Lee Carter

Three Communication Strategy Lessons to Learn from Donald Trump

By: Lee Carter | May 25, 2017 | 

Three Communication Strategy Lessons to Learn from Donald TrumpIf I had a dollar for every time someone asked me this question, I would be rich.

Very few people in the PR industry saw Donald Trump coming.

Nevertheless, there he is in the Oval Office with the @POTUS Twitter handle at his command.

And frankly, I’m not surprised.

After testing every major speech, advertisement, and debate from every candidate, we could see something that many folks had missed: Trump communicated better than his opponents.


I know this is uncomfortable for some.

But bear with me just a little longer, because whether you like him or hate him, there’s a lot to be learned here about how powerful the right communication strategy can be.

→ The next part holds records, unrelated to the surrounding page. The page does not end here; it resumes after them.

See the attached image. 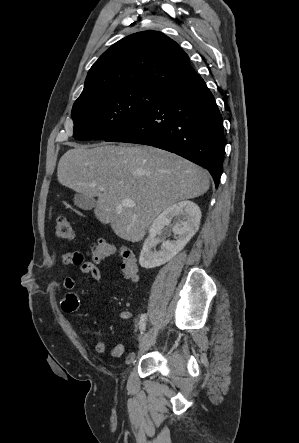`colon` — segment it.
Here are the masks:
<instances>
[{
  "instance_id": "obj_1",
  "label": "colon",
  "mask_w": 299,
  "mask_h": 443,
  "mask_svg": "<svg viewBox=\"0 0 299 443\" xmlns=\"http://www.w3.org/2000/svg\"><path fill=\"white\" fill-rule=\"evenodd\" d=\"M56 235L63 240L73 241L75 232L64 216H59L55 226ZM92 258L95 262H102L111 256L118 254L120 257V269L124 277L134 279L137 276V262L131 249L125 246L117 247L105 240H98L91 247Z\"/></svg>"
}]
</instances>
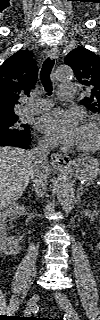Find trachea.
Returning a JSON list of instances; mask_svg holds the SVG:
<instances>
[{"label": "trachea", "mask_w": 100, "mask_h": 320, "mask_svg": "<svg viewBox=\"0 0 100 320\" xmlns=\"http://www.w3.org/2000/svg\"><path fill=\"white\" fill-rule=\"evenodd\" d=\"M54 66V59L47 58L41 68L40 72V78L41 83L45 89V91L50 95L52 93V82L50 80V74L52 71V68Z\"/></svg>", "instance_id": "obj_1"}]
</instances>
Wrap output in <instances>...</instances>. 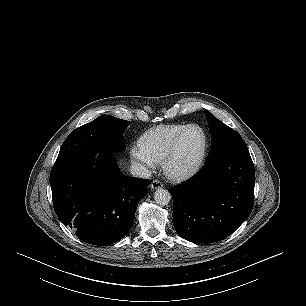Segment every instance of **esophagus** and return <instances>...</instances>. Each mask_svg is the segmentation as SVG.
Segmentation results:
<instances>
[{
    "mask_svg": "<svg viewBox=\"0 0 306 306\" xmlns=\"http://www.w3.org/2000/svg\"><path fill=\"white\" fill-rule=\"evenodd\" d=\"M151 189H159L163 187V184L159 180H154L151 185Z\"/></svg>",
    "mask_w": 306,
    "mask_h": 306,
    "instance_id": "esophagus-1",
    "label": "esophagus"
}]
</instances>
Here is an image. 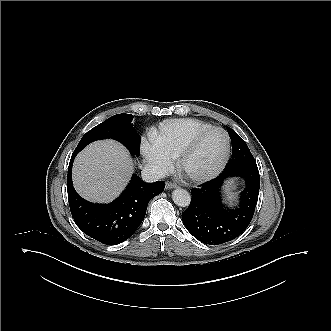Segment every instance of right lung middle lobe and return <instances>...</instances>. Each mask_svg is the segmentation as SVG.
<instances>
[{
  "instance_id": "1",
  "label": "right lung middle lobe",
  "mask_w": 331,
  "mask_h": 331,
  "mask_svg": "<svg viewBox=\"0 0 331 331\" xmlns=\"http://www.w3.org/2000/svg\"><path fill=\"white\" fill-rule=\"evenodd\" d=\"M132 119L133 115L131 114H118L110 117L87 132L75 151L80 152L86 145L95 140L112 138L121 142L131 154L137 156L140 152V137L136 136L135 131H133Z\"/></svg>"
}]
</instances>
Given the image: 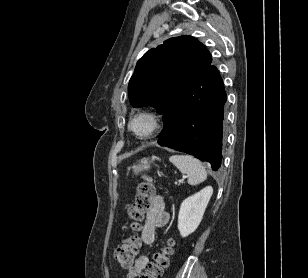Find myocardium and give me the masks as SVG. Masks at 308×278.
I'll return each instance as SVG.
<instances>
[{"instance_id": "f54148a6", "label": "myocardium", "mask_w": 308, "mask_h": 278, "mask_svg": "<svg viewBox=\"0 0 308 278\" xmlns=\"http://www.w3.org/2000/svg\"><path fill=\"white\" fill-rule=\"evenodd\" d=\"M139 119H145L148 121L149 127L144 133H138L134 130L133 124ZM162 122L160 116L152 111L143 110L133 114L128 121V130L136 138L140 140H147L153 138L161 129Z\"/></svg>"}]
</instances>
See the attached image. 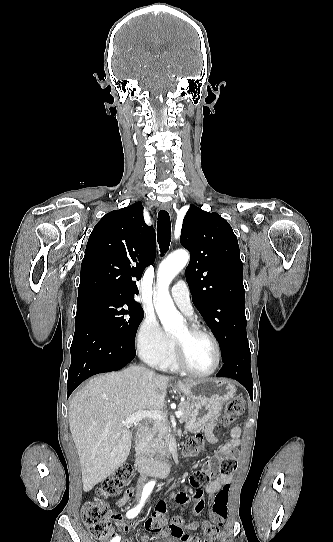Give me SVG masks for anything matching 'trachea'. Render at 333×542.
<instances>
[{
	"label": "trachea",
	"instance_id": "1",
	"mask_svg": "<svg viewBox=\"0 0 333 542\" xmlns=\"http://www.w3.org/2000/svg\"><path fill=\"white\" fill-rule=\"evenodd\" d=\"M157 237L160 251L165 253L169 249L171 239V222L166 210L158 213Z\"/></svg>",
	"mask_w": 333,
	"mask_h": 542
}]
</instances>
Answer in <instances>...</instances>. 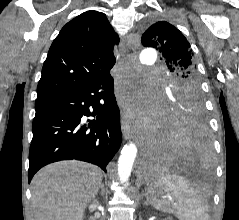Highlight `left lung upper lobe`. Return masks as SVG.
<instances>
[{"mask_svg":"<svg viewBox=\"0 0 239 220\" xmlns=\"http://www.w3.org/2000/svg\"><path fill=\"white\" fill-rule=\"evenodd\" d=\"M142 44L158 50L170 71L176 73L167 95V107L180 112L193 108L204 112L200 76L185 36L168 22L159 21L143 33Z\"/></svg>","mask_w":239,"mask_h":220,"instance_id":"obj_1","label":"left lung upper lobe"}]
</instances>
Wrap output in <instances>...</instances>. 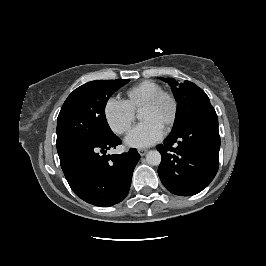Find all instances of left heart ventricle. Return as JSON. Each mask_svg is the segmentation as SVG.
I'll return each mask as SVG.
<instances>
[{
  "label": "left heart ventricle",
  "instance_id": "1",
  "mask_svg": "<svg viewBox=\"0 0 266 266\" xmlns=\"http://www.w3.org/2000/svg\"><path fill=\"white\" fill-rule=\"evenodd\" d=\"M171 113V104L168 101H163L157 106H145L141 111L142 120L155 119L161 124H165Z\"/></svg>",
  "mask_w": 266,
  "mask_h": 266
}]
</instances>
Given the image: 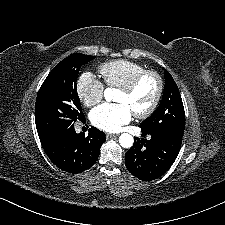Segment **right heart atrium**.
Here are the masks:
<instances>
[{
	"label": "right heart atrium",
	"mask_w": 225,
	"mask_h": 225,
	"mask_svg": "<svg viewBox=\"0 0 225 225\" xmlns=\"http://www.w3.org/2000/svg\"><path fill=\"white\" fill-rule=\"evenodd\" d=\"M76 91L81 102L91 107L102 100L104 84L94 73L85 71L77 80Z\"/></svg>",
	"instance_id": "1"
}]
</instances>
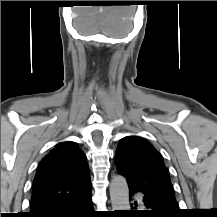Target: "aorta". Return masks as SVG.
<instances>
[{"label":"aorta","mask_w":217,"mask_h":217,"mask_svg":"<svg viewBox=\"0 0 217 217\" xmlns=\"http://www.w3.org/2000/svg\"><path fill=\"white\" fill-rule=\"evenodd\" d=\"M109 190L113 211L130 210L128 184L123 176H114L111 180Z\"/></svg>","instance_id":"1"}]
</instances>
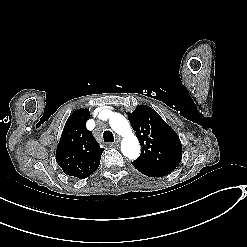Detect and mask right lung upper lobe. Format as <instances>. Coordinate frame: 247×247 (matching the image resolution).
Segmentation results:
<instances>
[{"label":"right lung upper lobe","instance_id":"cb5924a9","mask_svg":"<svg viewBox=\"0 0 247 247\" xmlns=\"http://www.w3.org/2000/svg\"><path fill=\"white\" fill-rule=\"evenodd\" d=\"M88 109L74 111L68 118L56 150V161L65 174L80 179L99 166L104 151L86 128Z\"/></svg>","mask_w":247,"mask_h":247}]
</instances>
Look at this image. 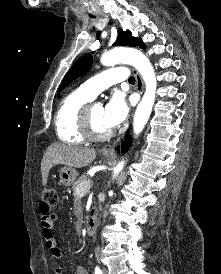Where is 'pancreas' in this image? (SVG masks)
<instances>
[{"label":"pancreas","mask_w":221,"mask_h":274,"mask_svg":"<svg viewBox=\"0 0 221 274\" xmlns=\"http://www.w3.org/2000/svg\"><path fill=\"white\" fill-rule=\"evenodd\" d=\"M88 182H90V181L87 179H79L73 184V186H72L73 196L76 201H80V199H81V192L79 191L80 188L87 185Z\"/></svg>","instance_id":"obj_1"}]
</instances>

A Master Narrative is Essential

What was Ted Cruz’s main message? Jeb Bush’s? What about Bernie Sanders’? And Donald Trump’s?

Get my point?

Trump had the power of a master narrative.

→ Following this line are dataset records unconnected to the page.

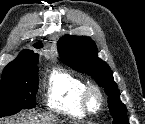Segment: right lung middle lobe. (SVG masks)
<instances>
[{
    "label": "right lung middle lobe",
    "instance_id": "obj_1",
    "mask_svg": "<svg viewBox=\"0 0 145 124\" xmlns=\"http://www.w3.org/2000/svg\"><path fill=\"white\" fill-rule=\"evenodd\" d=\"M36 64L31 69L18 74L2 75L0 118L18 113L22 109L35 107V95L38 90V67Z\"/></svg>",
    "mask_w": 145,
    "mask_h": 124
}]
</instances>
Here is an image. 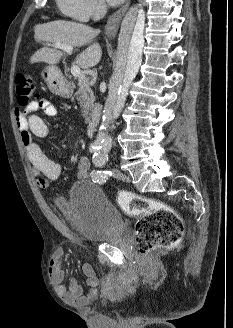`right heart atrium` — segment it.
Returning a JSON list of instances; mask_svg holds the SVG:
<instances>
[{
    "mask_svg": "<svg viewBox=\"0 0 233 328\" xmlns=\"http://www.w3.org/2000/svg\"><path fill=\"white\" fill-rule=\"evenodd\" d=\"M61 11L80 22L98 17L104 10L102 0H57Z\"/></svg>",
    "mask_w": 233,
    "mask_h": 328,
    "instance_id": "obj_1",
    "label": "right heart atrium"
}]
</instances>
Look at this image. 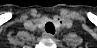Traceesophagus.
I'll list each match as a JSON object with an SVG mask.
<instances>
[{
	"label": "esophagus",
	"instance_id": "obj_1",
	"mask_svg": "<svg viewBox=\"0 0 97 48\" xmlns=\"http://www.w3.org/2000/svg\"><path fill=\"white\" fill-rule=\"evenodd\" d=\"M43 37L45 38H54V35L51 33H43Z\"/></svg>",
	"mask_w": 97,
	"mask_h": 48
}]
</instances>
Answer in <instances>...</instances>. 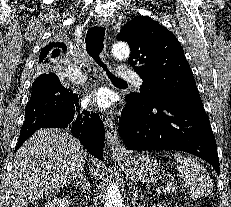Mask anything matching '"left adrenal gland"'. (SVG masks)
<instances>
[{
	"mask_svg": "<svg viewBox=\"0 0 231 207\" xmlns=\"http://www.w3.org/2000/svg\"><path fill=\"white\" fill-rule=\"evenodd\" d=\"M132 193H133V196H132V199H131V203H132L133 205H135V203H136V201H137V198L139 197L138 192H137V190L135 189V187H134Z\"/></svg>",
	"mask_w": 231,
	"mask_h": 207,
	"instance_id": "obj_1",
	"label": "left adrenal gland"
}]
</instances>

From the very beginning, Trump’s story has been about “making America great again.”

We’ve heard that slogan time and time again.

It’s simple and repeatable.

And it made it easy for his supporters to explain what he was going to do for them.

To win in the marketplace, your communication strategy must do the same thing—have a simple, clear, and concise master narrative.

If you’re not nauseated from repeating a message, you probably haven’t even started to get traction.

When companies repeat a resonant and direct message often enough, they become memorable.

It works.

Just ask Nike.

Symbols are Powerful Communication Strategy Elements

Who was going to be tougher on immigration—Donald Trump or Ted Cruz?

When Trump said he was going to create stricter immigration rules, he didn’t simply say he was going to be tough on immigration.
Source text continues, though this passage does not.